Ok the boy has never had lamb and wanted to give it a try. So he picked out a couple of racks to roast up. I’ve never done a rack of lamb before so the pressure was on!!!  So I seasoned them up with SPOG (heavy)   Starting a chimney of coals in the X-Fire Grill.    On they go over a few cherry...




					www.smokingmeatforums.com
				



Paired with some salad and green beans the meal was fantastic.  The Fiancee loved the lamb and the reduction, a make again for sure.  Thanks to everyone who posted up their recipes to inspire this cook.


----------



## SmokinVOLfan (Mar 13, 2020)

Lamb looks great nice job! I love lamb its been awhile since I have done one but all these lamb posts has me craving some!


----------



## Teal101 (Mar 13, 2020)

SmokinVOLfan said:


> Lamb looks great nice job! I love lamb its been awhile since I have done one but all these lamb posts has me craving some!

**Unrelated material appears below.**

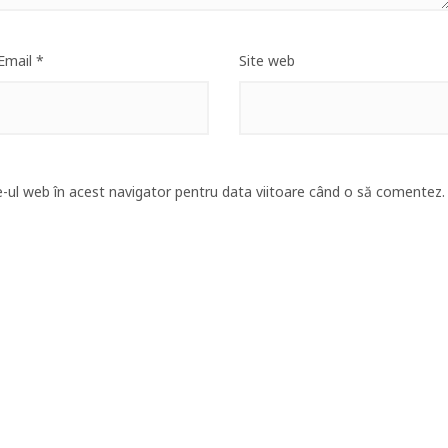
Email
*
Site web
e-ul web în acest navigator pentru data viitoare când o să comentez.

Thanks!  Wish it wasnt so expensive or we would have it more often!


----------



## GATOR240 (Mar 13, 2020)

Good job. We also like lamb but don't have it very often either.


----------



## Jabiru (Mar 13, 2020)

Yum, that looks great. Herb crust is something I haven’t done.


----------



## SmokinEdge (Mar 13, 2020)

Great looking rack. Mmm.
i just put a leg of lamb down in brine. Lamb ham! 
lamb is the other red meat. Enjoy.


----------



## schlotz (Mar 14, 2020)

For searing next time, oil your grate first.  Pour some cooking oil into a cup, fold up a paper towel, grab it with tongs and soak it in the oil, then rub your grill grate. Of course you brushed the grate down first, right?


----------



## Teal101 (Mar 14, 2020)

schlotz said:


> For searing next time, oil your grate first.  Pour some cooking oil into a cup, fold up a paper towel, grab it with tongs and soak it in the oil, then rub your grill grate. Of course you brushed the grate down first, right?


Grates are cleaned every time and oiled down. They're decently seasoned. I just ran too hot and some of the paste burned onto the grates and some just fell off. It didnt set as well as I had hoped in the traeger. Live and learn!


----------